Recent figures released by the charity showed that one in four people living in Scotland will experience a mental health issue each year, while one in a hundred will be diagnosed with a serious mental illness.

MRs Hastings, a former triathlete and swimming coach, has struggled with depression for more than 20 years.

Speaking of the events of March for the first time, she revealed she “lost control” but believes helping others has allowed her to cope better with the condition.

She said: “It’s awful to even think about that now, but the reality is I just wanted to get away, I wanted to be on my own.

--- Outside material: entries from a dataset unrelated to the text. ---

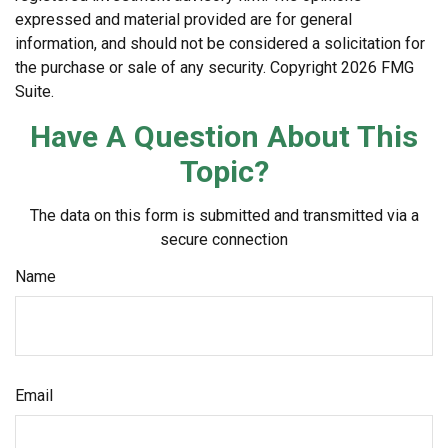
expressed and material provided are for general
information, and should not be considered a solicitation for
the purchase or sale of any security. Copyright
2026 FMG
Suite.
Have A Question About This
Topic?
The data on this form is submitted and transmitted via a
secure connection
Name
Email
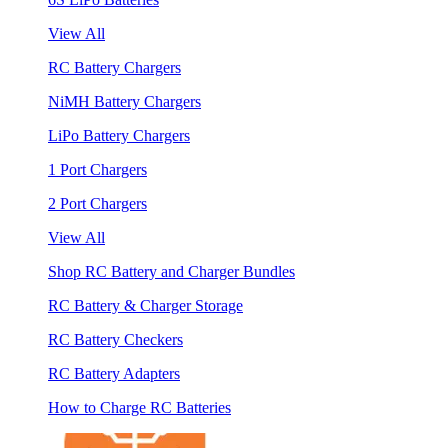
View All
RC Battery Chargers
NiMH Battery Chargers
LiPo Battery Chargers
1 Port Chargers
2 Port Chargers
View All
Shop RC Battery and Charger Bundles
RC Battery & Charger Storage
RC Battery Checkers
RC Battery Adapters
How to Charge RC Batteries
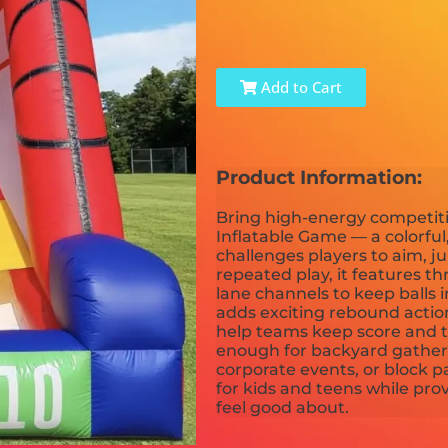
Add to Cart
Product Information:
Bring high-energy competiti
Inflatable Game — a colorful,
challenges players to aim, j
repeated play, it features th
lane channels to keep balls 
adds exciting rebound action
help teams keep score and tu
enough for backyard gatherin
corporate events, or block pa
for kids and teens while pro
feel good about.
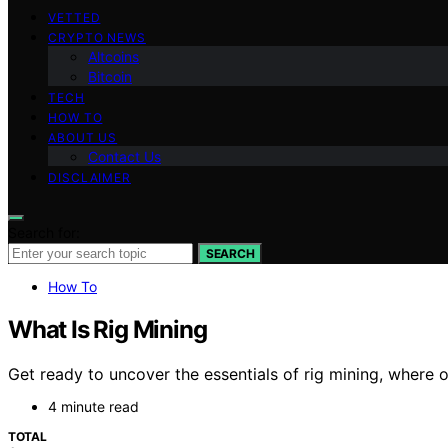
VETTED
CRYPTO NEWS
Altcoins
Bitcoin
TECH
HOW TO
ABOUT US
Contact Us
DISCLAIMER
Search for:
SEARCH
How To
What Is Rig Mining
Get ready to uncover the essentials of rig mining, where 
4 minute read
TOTAL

“At that point I really felt that I was not part of anyone’s life – I didn’t believe anyone wanted me around.

“I was just walking around, completely lost in my thoughts. I wasn’t even sure where I was, where I was going. I was freezing and I ended up being treated for exposure.

“Now I’m in a good place. It’s quite amazing how many people will just stop you in the street and ask ‘How are you?’.

“It’s important that we’re here, that we’re making a difference by trying to show people that when you do struggle it’s not the end of the world.”

The 100 Streets Challenge runs from 4 July to 10 October.

The campaign aims to raise awareness, raise funds and promote good physical and mental health.